Crowder has published a number videos mocking Maza, calling him a “lispy queer” and made other racist and anti-gay comments. Maza, who hosts the Vox show Strikethrough, said both he and Vox have directly reached out to YouTube for the past two years “and have gotten no action at all from them.”
On Tuesday, in a series of tweets, YouTube said that Crowder’s near-constant harassment of Maza did not violate their policies. It’s not yet clear whether Crowder’s account will be affected by today’s announcement.
YouTube’s announcement today identifies several kinds of videos that will now be prohibited on the platform. “This would include, for example, videos that promote or glorify Nazi ideology, which is inherently discriminatory. Finally, we will remove content denying that well-documented violent events, like the Holocaust or the shooting at Sandy Hook Elementary, took place,” YouTube’s post reads.
The post also said that the platform will be reducing what they call “borderline content.”
“In January, we piloted an update of our systems in the U.S. to limit recommendations of borderline content and harmful misinformation, such as videos promoting a phony miracle cure for a serious illness, or claiming the earth is flat,” YouTube’s post stated. “We’re looking to bring this updated system to more countries by the end of 2019.”
YouTube also said it would put restrictions on how channels monetize their videos.
“Channels that repeatedly brush up against our hate speech policies will be suspended from the YouTube Partner program, meaning they can’t run ads on their channel or use other monetization features like Super Chat,” the blog post reads.
Super Chat is a tool that lets channel subscribers pay creators directly for extra chat features.
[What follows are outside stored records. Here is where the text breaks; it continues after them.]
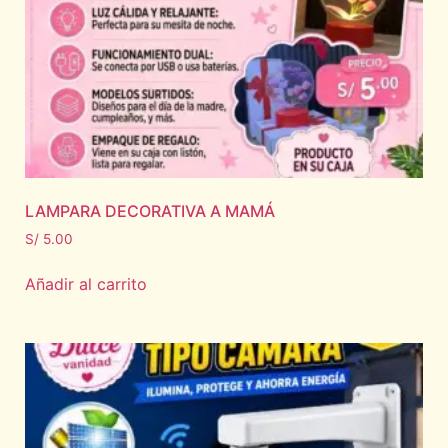
LAMPARA DECORATIVA A MAMÁ
S/
5.00
Añadir al carrito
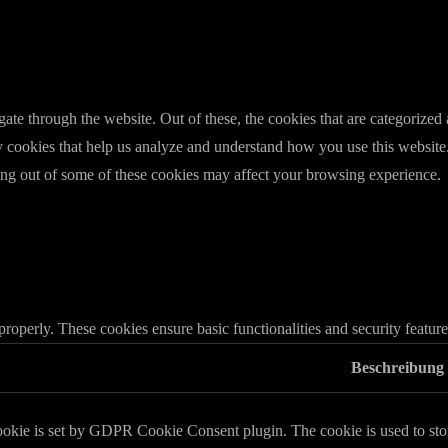
e through the website. Out of these, the cookies that are categorized a
rty cookies that help us analyze and understand how you use this websit
ting out of some of these cookies may affect your browsing experience.
 properly. These cookies ensure basic functionalities and security featu
Beschreibung
ookie is set by GDPR Cookie Consent plugin. The cookie is used to store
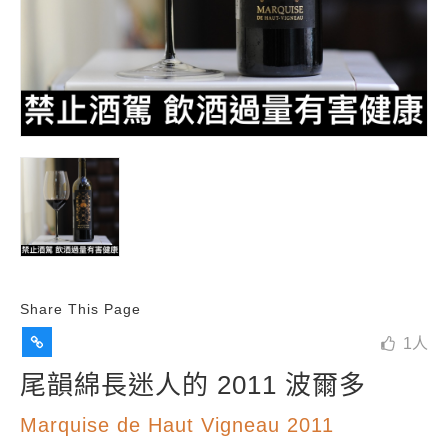
Share This Page
1
人
尾韻綿長迷人的 2011 波爾多
Marquise de Haut Vigneau 2011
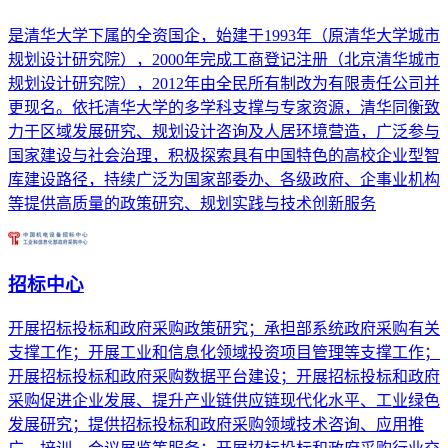
是清华大学下属的全资国企，始建于1993年（原清华大学城市
规划设计研究院），2000年完成工商登记注册（北京清华城市
规划设计研究院），2012年由全民所有制改为有限责任公司并
更现名。依托清华大学的多学科支撑与专家资源，清华同衡致
力于区域发展研究、规划设计咨询及人居环境营造，广泛参与
国家建设与社会治理，积极探索具有中国特色的高校企业型智
库建设路径，持续广泛为国家部委办、各级政府、企事业机构
等提供高质量的政策研究、规划实践与技术创新服务
招标中心
开展招标投标和政府采购政策研究；承担部系统政府采购有关
支撑工作；开展工业和信息化领域投资项目管理等支撑工作；
开展招标投标和政府采购数据平台建设；开展招标投标和政府
采购促进企业发展、提升产业链供应链现代化水平、工业绿色
发展研究；提供招标投标和政府采购领域技术咨询、应用推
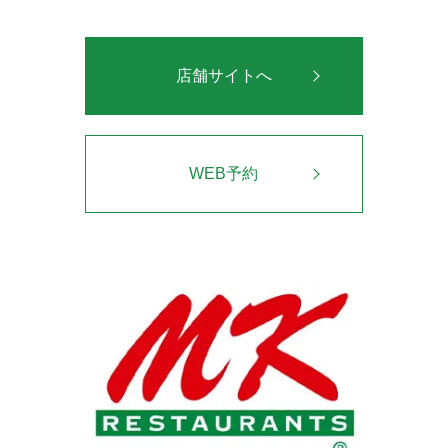
店舗サイトへ
WEB予約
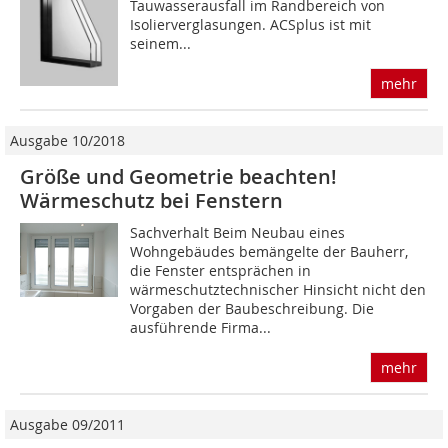
Tauwasserausfall im Randbereich von
Isolierverglasungen. ACSplus ist mit
seinem...
mehr
Ausgabe 10/2018
Größe und Geometrie beachten!
Wärmeschutz bei Fenstern
Sachverhalt Beim Neubau eines
Wohngebäudes bemängelte der Bauherr,
die Fenster entsprächen in
wärmeschutztechnischer Hinsicht nicht den
Vorgaben der Baubeschreibung. Die
ausführende Firma...
mehr
Ausgabe 09/2011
BuzzFeed News has previously reported on how the Super Chat feature has been used to fund extremist YouTube creators. Swedish White nationalist channel Red Ice TV were able to raise money using Super Chat as recently as April, when they livestreamed the House Judiciary Committee’s hearing about hate crimes the rise of white nationalism. At one point a user donated $100 and wrote, “This is nothing but the elites and globalists setting up laws that will be enacted in a single pen stroke against the white race in the future. I am also a person of interest for donating to Red Ice over the years and I don’t f**king care…”
YouTube said it also plans to make videos from authoritative sources appear higher up in its “Watch Next” panel.
YouTube estimates its policy change will lead to the removal of thousands of videos and channels, particularly ones that advocate for neo-Nazism and white supremacy.